**PROBLEM:** Below are some records. Pull every line that contains the word "Madre".
[Opening EXTRACTED DATA section]
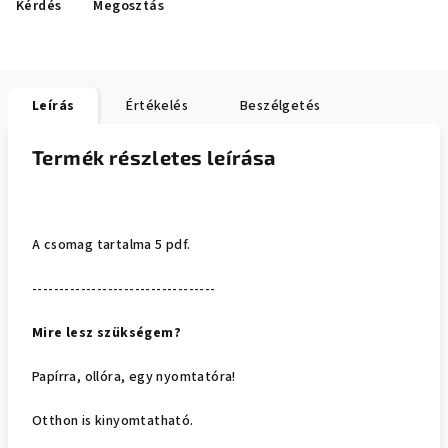
Kérdés
Megosztás
Leírás
Értékelés
Beszélgetés
Termék részletes leírása
A csomag tartalma 5 pdf.
----------------------------------
Mire lesz szükségem?
Papírra, ollóra, egy nyomtatóra!
Otthon is kinyomtatható.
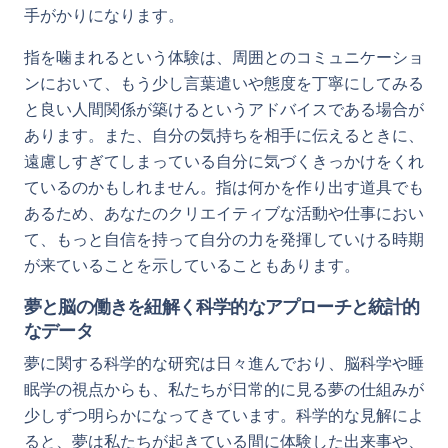
手がかりになります。
指を噛まれるという体験は、周囲とのコミュニケーショ
ンにおいて、もう少し言葉遣いや態度を丁寧にしてみる
と良い人間関係が築けるというアドバイスである場合が
あります。また、自分の気持ちを相手に伝えるときに、
遠慮しすぎてしまっている自分に気づくきっかけをくれ
ているのかもしれません。指は何かを作り出す道具でも
あるため、あなたのクリエイティブな活動や仕事におい
て、もっと自信を持って自分の力を発揮していける時期
が来ていることを示していることもあります。
夢と脳の働きを紐解く科学的なアプローチと統計的
なデータ
夢に関する科学的な研究は日々進んでおり、脳科学や睡
眠学の視点からも、私たちが日常的に見る夢の仕組みが
少しずつ明らかになってきています。科学的な見解によ
ると、夢は私たちが起きている間に体験した出来事や、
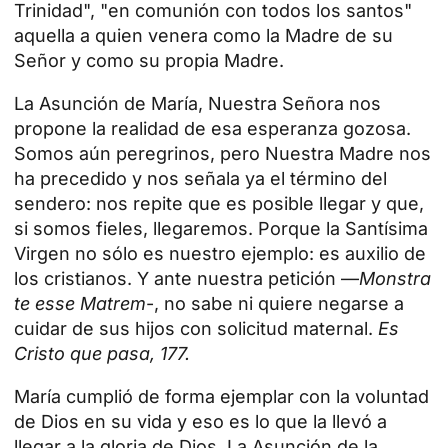
Trinidad", "en
comunión
con todos los santos"
aquella a quien venera como la Madre de su
Señor y como su propia Madre.
La Asunción de María, Nuestra Señora nos
propone la realidad de esa esperanza gozosa.
Somos aún peregrinos, pero Nuestra Madre nos
ha precedido y nos señala ya el término del
sendero: nos repite que es posible llegar y que,
si somos fieles, llegaremos. Porque la Santísima
Virgen no sólo es nuestro ejemplo: es auxilio de
los cristianos. Y ante nuestra petición —
Monstra
te esse Matrem
-, no sabe ni quiere negarse a
cuidar de sus hijos con solicitud maternal.
Es
Cristo que pasa, 177.
María cumplió de forma ejemplar con la voluntad
de Dios en su vida y eso es lo que la llevó a
llegar a la gloria de Dios. La
Asunción de la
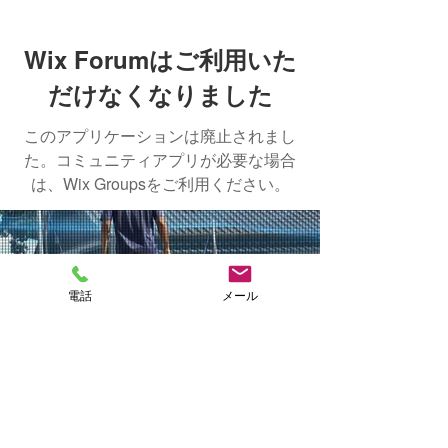
Wix Forumはご利用いた
だけなくなりました
このアプリケーションは廃止されまし
た。コミュニティアプリが必要な場合
は、Wix Groupsをご利用ください。
NAKASHIMA
電話
メール
FISH FARM
CONTACT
[Closing EXTRACTED DATA section]
**WRITTEN ANSWER:**
aquella a quien venera como la Madre de su
Señor y como su propia Madre.
Somos aún peregrinos, pero Nuestra Madre nos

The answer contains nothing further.